## PROBLEM REQUIREMENTS
Transcribe every entry exactly, leaving out any pictures.

#####

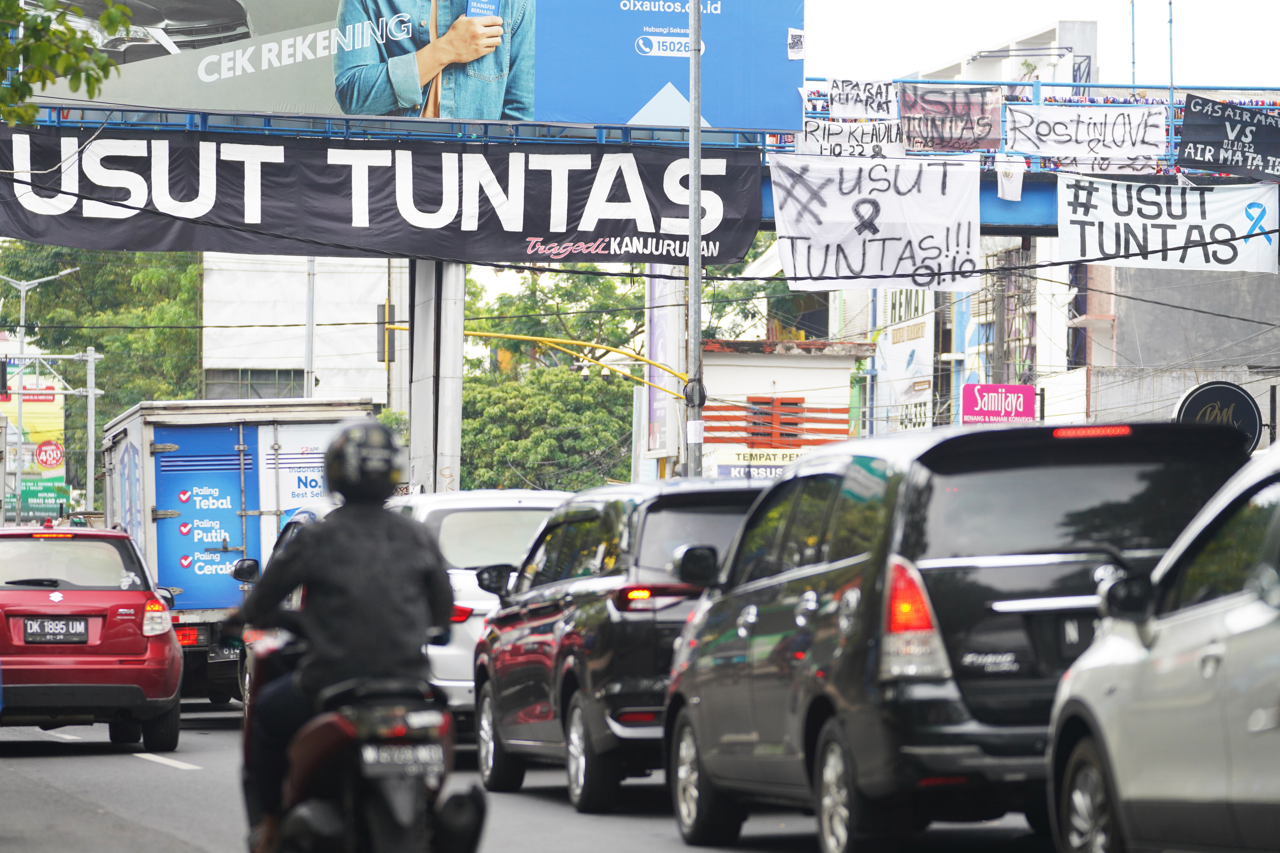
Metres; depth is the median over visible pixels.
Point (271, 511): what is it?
truck
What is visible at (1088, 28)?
building
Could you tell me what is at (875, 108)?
white banner
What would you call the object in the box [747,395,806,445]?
window
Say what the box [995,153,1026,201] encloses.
white cloth
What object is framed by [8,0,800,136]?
billboard
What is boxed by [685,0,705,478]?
metal pole
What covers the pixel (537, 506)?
white car
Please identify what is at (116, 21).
tree branch
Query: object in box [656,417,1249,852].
black minivan
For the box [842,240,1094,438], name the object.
building
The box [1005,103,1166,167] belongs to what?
banner
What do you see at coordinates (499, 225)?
black banner
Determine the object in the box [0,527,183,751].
red car
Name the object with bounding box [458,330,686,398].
yellow pole
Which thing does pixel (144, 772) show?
road
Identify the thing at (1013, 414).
pink sign
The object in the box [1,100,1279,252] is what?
footbridge
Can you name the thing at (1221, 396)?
round sign
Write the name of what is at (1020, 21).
sky
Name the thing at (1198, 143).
black banner
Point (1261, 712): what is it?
silver car
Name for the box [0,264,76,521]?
street lamp
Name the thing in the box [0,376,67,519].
billboard
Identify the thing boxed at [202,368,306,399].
window
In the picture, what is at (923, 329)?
billboard
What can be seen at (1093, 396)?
gray building
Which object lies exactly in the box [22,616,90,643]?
license plate
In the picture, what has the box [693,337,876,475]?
building
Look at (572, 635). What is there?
black suv
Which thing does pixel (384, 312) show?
traffic light
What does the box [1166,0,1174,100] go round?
pole
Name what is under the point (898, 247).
white banner
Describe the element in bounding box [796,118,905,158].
protest sign
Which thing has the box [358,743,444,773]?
license plate
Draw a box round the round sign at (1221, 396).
[1173,380,1263,447]
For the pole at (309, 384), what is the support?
on the ground
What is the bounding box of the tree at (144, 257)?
[0,242,209,497]
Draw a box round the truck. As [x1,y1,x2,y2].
[100,397,381,702]
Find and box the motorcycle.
[244,620,481,852]
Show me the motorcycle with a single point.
(354, 787)
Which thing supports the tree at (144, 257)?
on the ground
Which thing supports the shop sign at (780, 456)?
attached to the building at (722, 379)
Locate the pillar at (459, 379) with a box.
[404,257,464,491]
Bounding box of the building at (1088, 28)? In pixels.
[897,19,1097,86]
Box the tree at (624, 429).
[458,267,647,492]
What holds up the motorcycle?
on the road
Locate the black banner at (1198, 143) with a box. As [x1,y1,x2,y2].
[1175,95,1279,181]
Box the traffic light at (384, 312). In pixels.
[376,302,396,363]
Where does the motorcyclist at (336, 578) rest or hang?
on the motorcycle
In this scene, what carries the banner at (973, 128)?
hanging from the footbridge
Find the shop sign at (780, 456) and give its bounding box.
[704,449,802,479]
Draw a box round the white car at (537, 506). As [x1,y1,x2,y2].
[395,489,572,718]
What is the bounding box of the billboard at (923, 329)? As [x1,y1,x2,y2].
[872,287,934,434]
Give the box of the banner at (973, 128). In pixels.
[900,83,1003,153]
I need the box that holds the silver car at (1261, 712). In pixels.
[1046,436,1279,852]
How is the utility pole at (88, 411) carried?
on the ground
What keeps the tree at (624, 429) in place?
on the ground
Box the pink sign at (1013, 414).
[960,383,1036,423]
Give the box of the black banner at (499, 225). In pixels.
[0,123,761,264]
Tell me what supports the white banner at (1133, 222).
hanging from the footbridge
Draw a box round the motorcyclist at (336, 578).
[224,420,454,852]
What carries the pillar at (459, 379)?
on the ground
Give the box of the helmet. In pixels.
[322,418,405,502]
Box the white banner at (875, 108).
[828,77,901,118]
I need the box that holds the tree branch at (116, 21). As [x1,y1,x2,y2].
[0,0,132,126]
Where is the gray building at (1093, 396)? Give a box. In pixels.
[1075,259,1279,440]
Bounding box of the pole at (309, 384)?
[305,257,316,400]
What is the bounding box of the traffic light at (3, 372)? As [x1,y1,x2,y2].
[0,358,8,399]
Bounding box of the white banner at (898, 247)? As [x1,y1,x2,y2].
[765,152,984,295]
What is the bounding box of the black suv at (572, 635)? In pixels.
[468,481,762,810]
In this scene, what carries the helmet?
on the motorcyclist at (336, 578)
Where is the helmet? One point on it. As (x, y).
(379, 431)
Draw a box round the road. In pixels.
[0,709,1065,852]
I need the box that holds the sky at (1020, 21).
[805,0,1279,88]
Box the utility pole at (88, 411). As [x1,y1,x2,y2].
[83,344,98,513]
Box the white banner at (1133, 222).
[1052,173,1279,275]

#####

## EXERCISE SOLUTION
Metres; depth is the median over visible pixels.
Point (271, 511): what is it?
truck
What is visible at (1088, 28)?
building
Could you tell me what is at (875, 108)?
white banner
What would you call the object in the box [747,395,806,445]?
window
Say what the box [995,153,1026,201] encloses.
white cloth
What object is framed by [8,0,800,136]?
billboard
What is boxed by [685,0,705,478]?
metal pole
What covers the pixel (537, 506)?
white car
Please identify what is at (116, 21).
tree branch
Query: object in box [656,417,1249,852].
black minivan
For the box [842,240,1094,438], name the object.
building
The box [1005,103,1166,167] belongs to what?
banner
What do you see at coordinates (499, 225)?
black banner
Determine the object in the box [0,527,183,751].
red car
Name the object with bounding box [458,330,686,398].
yellow pole
Which thing does pixel (144, 772) show?
road
Identify the thing at (1013, 414).
pink sign
The object in the box [1,100,1279,252] is what?
footbridge
Can you name the thing at (1221, 396)?
round sign
Write the name of what is at (1020, 21).
sky
Name the thing at (1198, 143).
black banner
Point (1261, 712): what is it?
silver car
Name for the box [0,264,76,521]?
street lamp
Name the thing in the box [0,376,67,519].
billboard
Identify the thing boxed at [202,368,306,399].
window
In the picture, what is at (923, 329)?
billboard
What can be seen at (1093, 396)?
gray building
Which object lies exactly in the box [22,616,90,643]?
license plate
In the picture, what has the box [693,337,876,475]?
building
Look at (572, 635). What is there?
black suv
Which thing does pixel (384, 312) show?
traffic light
What does the box [1166,0,1174,100] go round?
pole
Name what is under the point (898, 247).
white banner
Describe the element in bounding box [796,118,905,158].
protest sign
Which thing has the box [358,743,444,773]?
license plate
Draw a box round the round sign at (1221, 396).
[1173,380,1263,447]
For the pole at (309, 384), what is the support?
on the ground
What is the bounding box of the tree at (144, 257)?
[0,242,209,497]
Draw a box round the truck. As [x1,y1,x2,y2].
[100,397,381,702]
Find and box the motorcycle.
[244,620,481,852]
Show me the motorcycle with a single point.
(354, 787)
Which thing supports the tree at (144, 257)?
on the ground
Which thing supports the shop sign at (780, 456)?
attached to the building at (722, 379)
Locate the pillar at (459, 379) with a box.
[404,257,464,491]
Bounding box of the building at (1088, 28)? In pixels.
[897,19,1097,86]
Box the tree at (624, 429).
[458,267,647,492]
What holds up the motorcycle?
on the road
Locate the black banner at (1198, 143) with a box. As [x1,y1,x2,y2].
[1175,95,1279,181]
Box the traffic light at (384, 312). In pixels.
[376,302,396,363]
Where does the motorcyclist at (336, 578) rest or hang?
on the motorcycle
In this scene, what carries the banner at (973, 128)?
hanging from the footbridge
Find the shop sign at (780, 456) and give its bounding box.
[704,449,802,479]
Draw a box round the white car at (537, 506). As [x1,y1,x2,y2].
[395,489,572,718]
What is the bounding box of the billboard at (923, 329)? As [x1,y1,x2,y2].
[872,287,934,434]
Give the box of the banner at (973, 128). In pixels.
[900,83,1003,153]
I need the box that holds the silver car at (1261, 712). In pixels.
[1046,436,1279,852]
How is the utility pole at (88, 411) carried?
on the ground
What keeps the tree at (624, 429) in place?
on the ground
Box the pink sign at (1013, 414).
[960,383,1036,423]
Give the box of the black banner at (499, 225). In pixels.
[0,123,761,264]
Tell me what supports the white banner at (1133, 222).
hanging from the footbridge
Draw a box round the motorcyclist at (336, 578).
[224,420,454,852]
What carries the pillar at (459, 379)?
on the ground
Give the box of the helmet. In pixels.
[322,418,405,502]
Box the white banner at (875, 108).
[828,77,901,118]
I need the box that holds the tree branch at (116, 21). As [x1,y1,x2,y2].
[0,0,132,126]
Where is the gray building at (1093, 396)? Give a box. In pixels.
[1075,259,1279,440]
Bounding box of the pole at (309, 384)?
[305,257,316,400]
What is the bounding box of the traffic light at (3, 372)? As [x1,y1,x2,y2].
[0,358,8,399]
Bounding box of the white banner at (898, 247)? As [x1,y1,x2,y2].
[765,152,984,295]
What is the bounding box of the black suv at (572, 635)? In pixels.
[468,481,762,810]
In this scene, what carries the helmet?
on the motorcyclist at (336, 578)
Where is the helmet? One point on it. As (x, y).
(379, 431)
Draw a box round the road. In pixels.
[0,709,1065,852]
I need the box that holds the sky at (1020, 21).
[805,0,1279,88]
Box the utility pole at (88, 411). As [x1,y1,x2,y2].
[83,344,98,513]
Box the white banner at (1133, 222).
[1052,173,1279,275]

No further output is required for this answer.